Materials and Methods Model 1 was a standard classification network with an ImageNet-pretrained encoder to classify five chest abnormalities: consolidation (CSN), pneumothorax (PTX), nodule or mass (NDL), fibrosis (FIB), and pleural effusion (PEF). Model 2 added an image reconstruction decoder, in comparison to model 1, to promote semantic feature learning while sharing the same classification task. Both models were fully fine-tuned with basic augmentations using 1,600,905 CXR images from three public datasets and four private hospitals (82.09% normal). External evaluation was performed using a separate private dataset (10,836 images; 35.83% normal) and the public ChestX-Det dataset (2,216 images; 24.55% normal).
Results Model 2 showed overall performance gains when evaluating with AP, PA, and collective view images improving mAUROC of 0.019 (AP: +0.0179, PA: +0.0223) in public and 0.0286 (AP: +0.0358, PA: +0.0359) in private dataset when compared to model 1. In the public dataset, the AP–PA AUROC gap was modestly reduced (Model 1: −0.0198; Model 2: −0.0158). In the private dataset, the gap remained stable (Model 1: +0.0496; Model 2: +0.0497). For individual findings, Model 2 improved view consistency for PTX (ΔAUROC: −0.1023 to −0.0211, p=0.0089) and FIB (ΔAUROC: +0.1309 to +0.0995, p=0.0002) in the public dataset. In the private dataset, CSN, FIB, and NDL showed favorable but non-significant trends. No notable differences were observed for PEF.

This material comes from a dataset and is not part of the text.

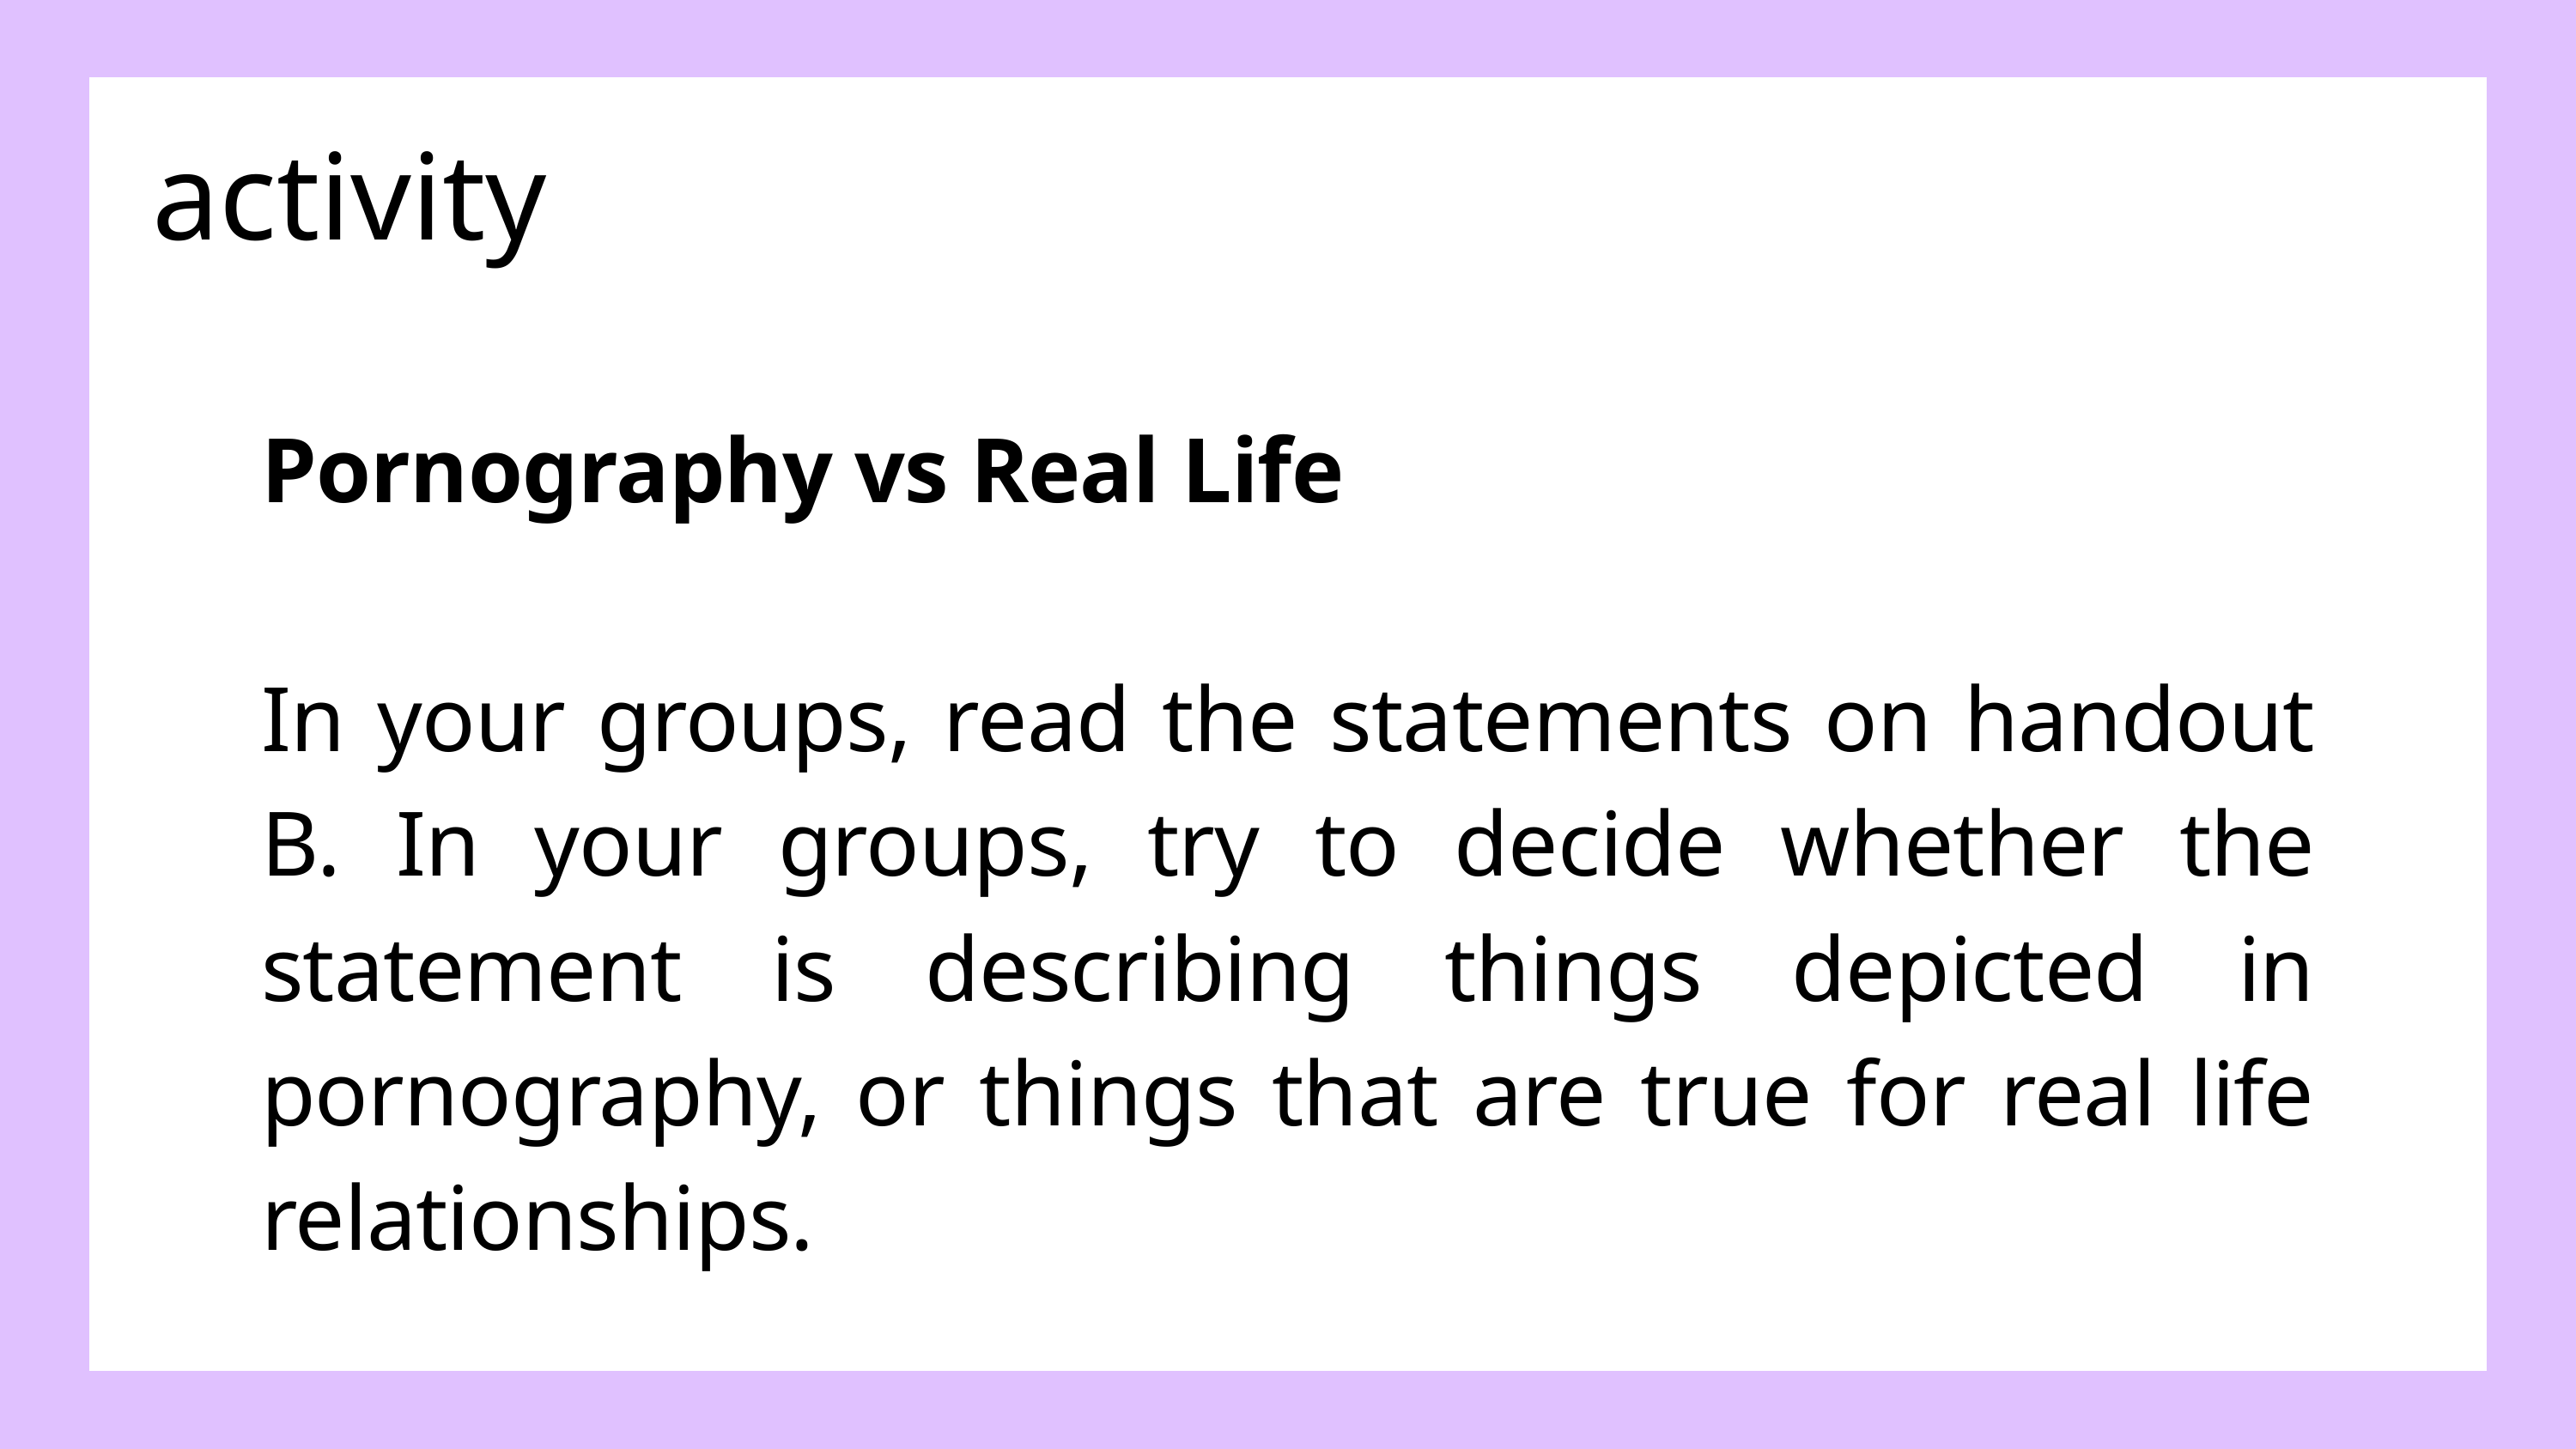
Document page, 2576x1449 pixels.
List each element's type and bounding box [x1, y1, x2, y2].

text_box [88, 76, 2487, 1372]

Conclusion Adding a reconstruction task to abnormality classification improved model performance under full fine-tuning, regardless of view. Model 2 selectively improved robustness for PTX and FIB in the AP-PA performance gaps. Learning deeper semantic features may enhance view-invariant diagnostic consistency.
Clinical Relevance/Application Semantic-aware learning strategies can improve CXR classification performance and reduce view-related gaps, enhancing reliability and fairness of AI-assisted interpretation in clinical practice.